If I Perish, I Perish: A Story of Race and Civil Rights is the book I've written about my experiences not only growing up as an African-American woman in the South and in Boston, from the 1930s through the 50s but also the lawsuit I filed against the Massachusetts Department of Welfare in the 1970s after I was denied multiple promotions to positions for which I was qualified. I eventually won the case (resulting in the Barbara Jean Culbreath Consent Decree), serving as an acknowledgement of my perseverance and a touchstone for other African-Americans both in Boston and around the country who found themselves facing the ugly specter of racism in the workplace.


About the Author

Born in Little Rock, Arkansas, Barbara J. Culbreath moved to Boston in the late forties and completed her education in the Boston School system.
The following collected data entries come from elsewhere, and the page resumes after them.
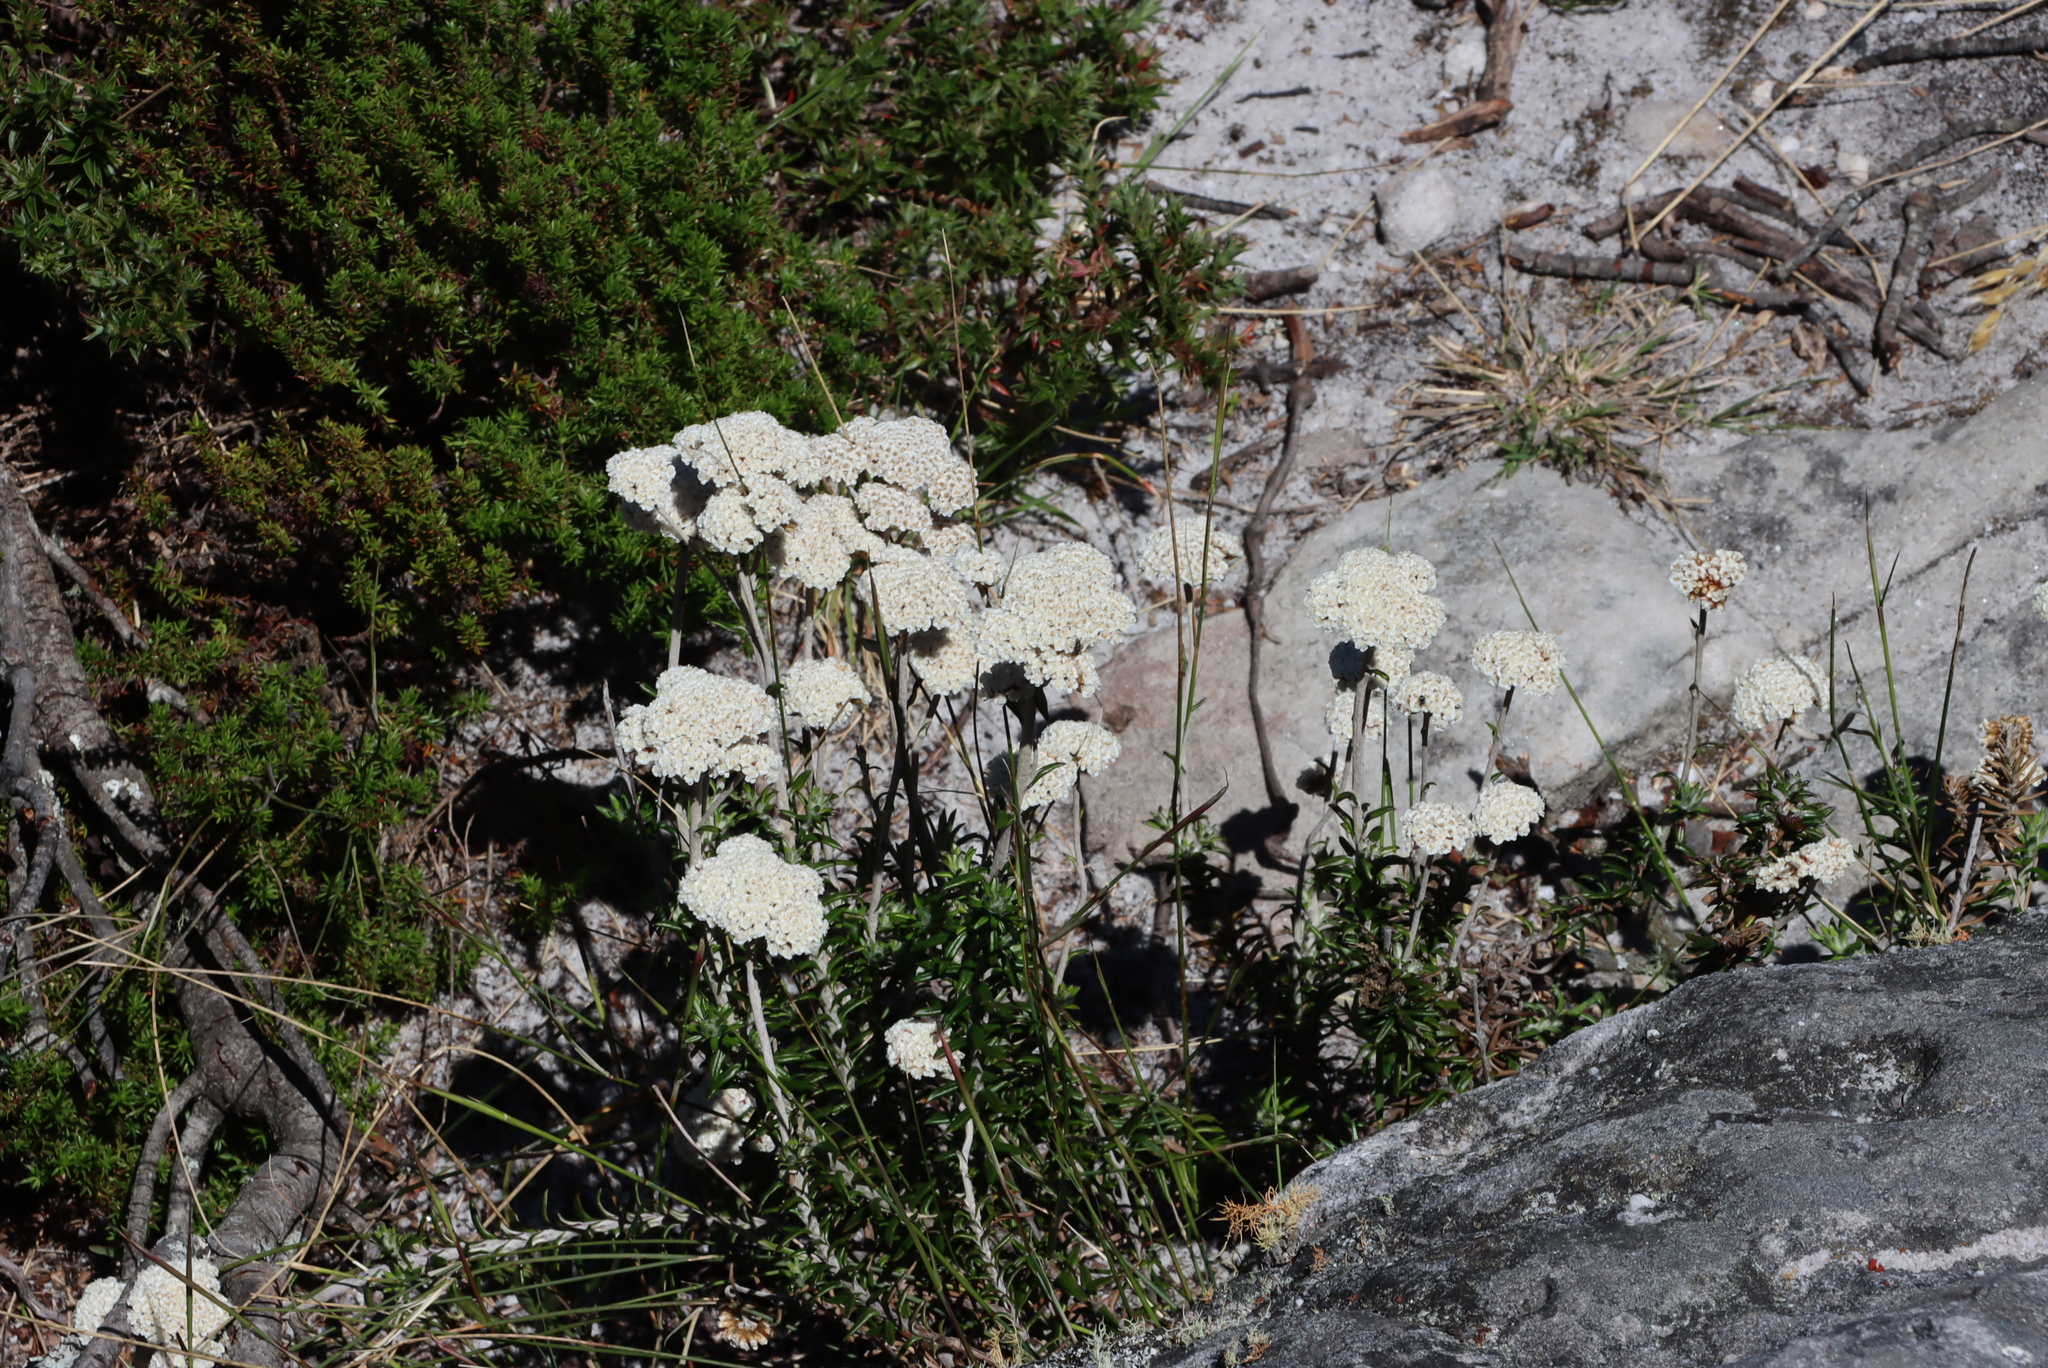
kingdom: Plantae
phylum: Tracheophyta
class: Magnoliopsida
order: Asterales
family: Asteraceae
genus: Anaxeton
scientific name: Anaxeton arborescens
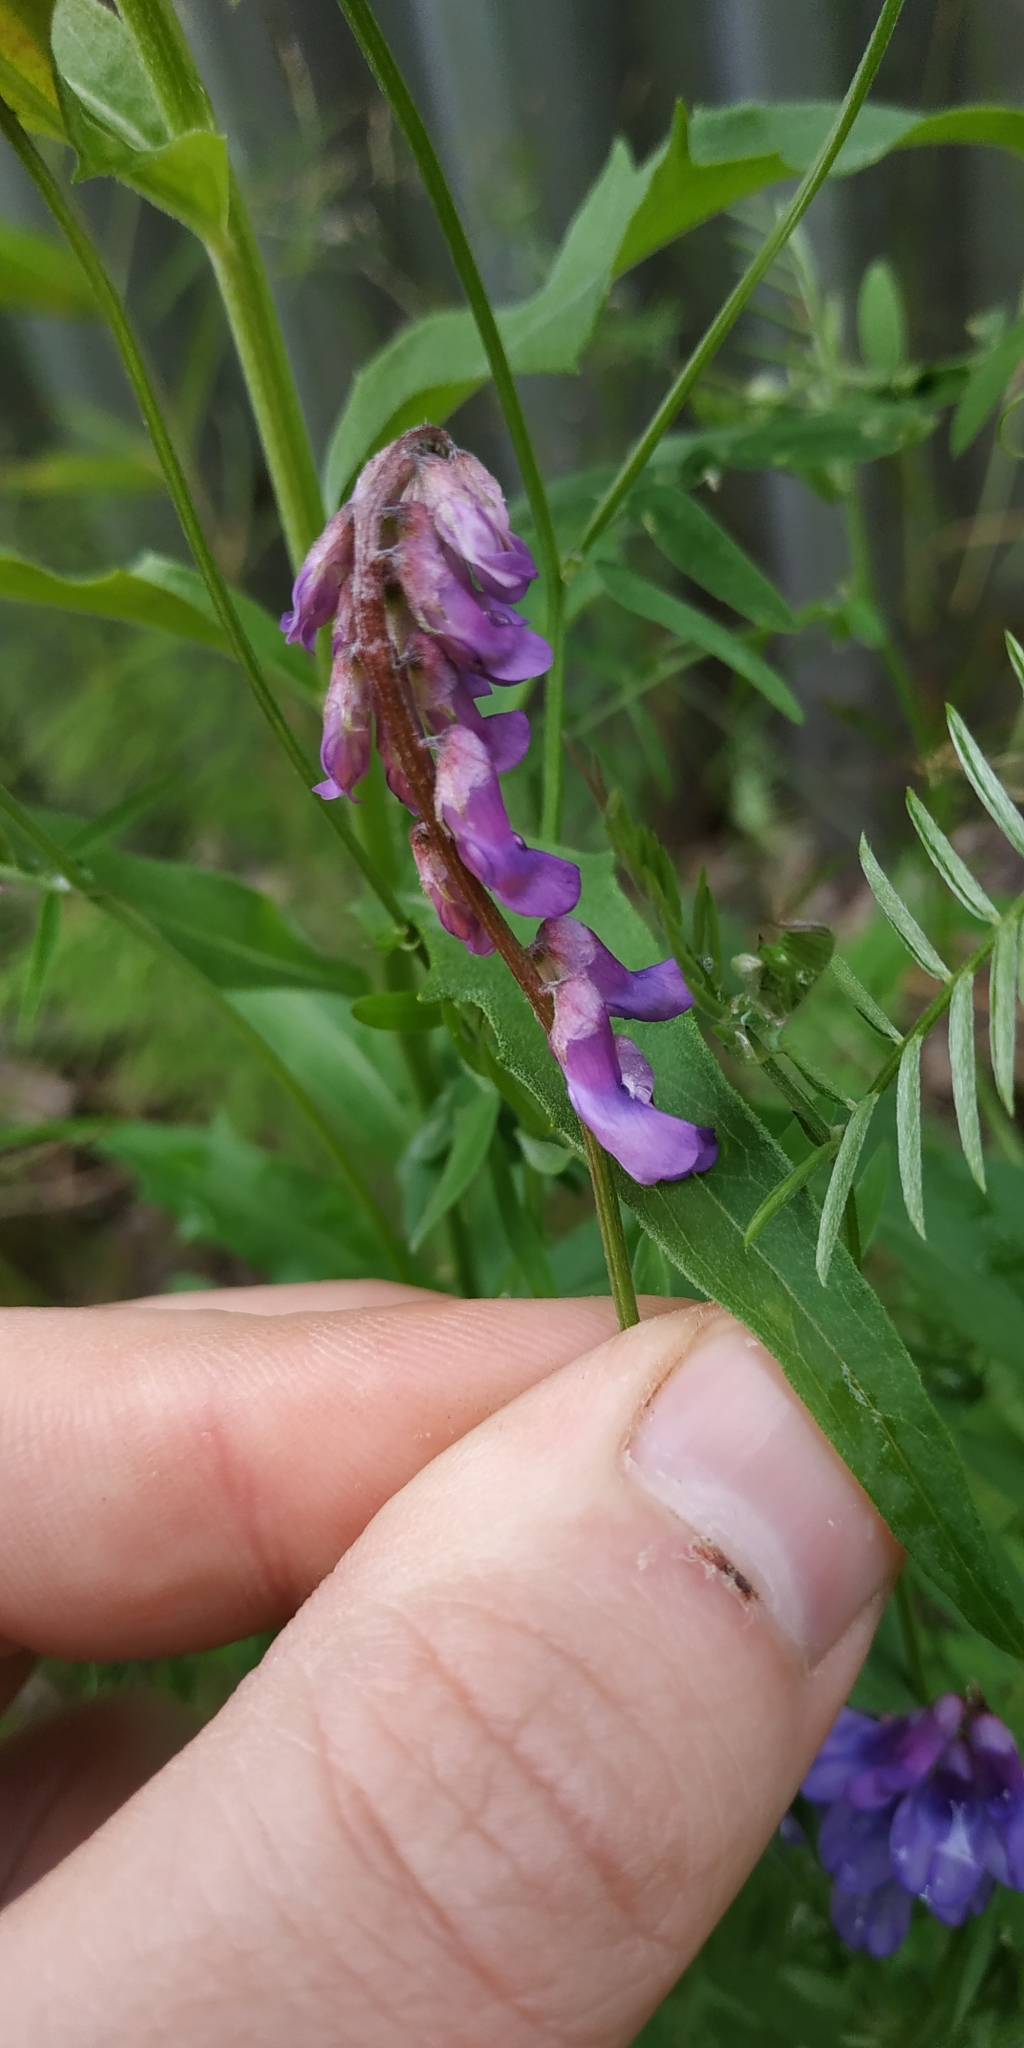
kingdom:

She is the divorced mother of three children whose struggle to raise them alone has been worthwhile for the joy they have brought to her, her parents and her family members.


Sample Excerpts

Preface

Frustration, sorrow, stress--that, in a nutshell, tells my story as an African-American woman trying to make a place for herself and those who came alongside and after me. Through all those times of heartache I held steadfast in my belief that blacks in this country would ultimately receive the respect and place at the table that they so rightly deserved and it is now, in my early sixties and retired, that I can look back upon my life and write not only of the difficulties of the past but of the victories that can be savored. My story tells of my memories, ideas, frustrations, sorrows, and stresses. It tells also the tale of my perseverance in striving to create a path for minorities in the workplace in opening doors to jobs that otherwise would have remained closed. While the road to success was littered with many difficulties, I can look back in pride on a life well lived so far.

In recounting my story (which is told through age 58) I have changed the names of some of the people, places, and agencies I've encountered along the way some of the three which I've encountered for the better, some of the three for the worse. The memories, though? They're as unfettered and as fresh as they'll ever be.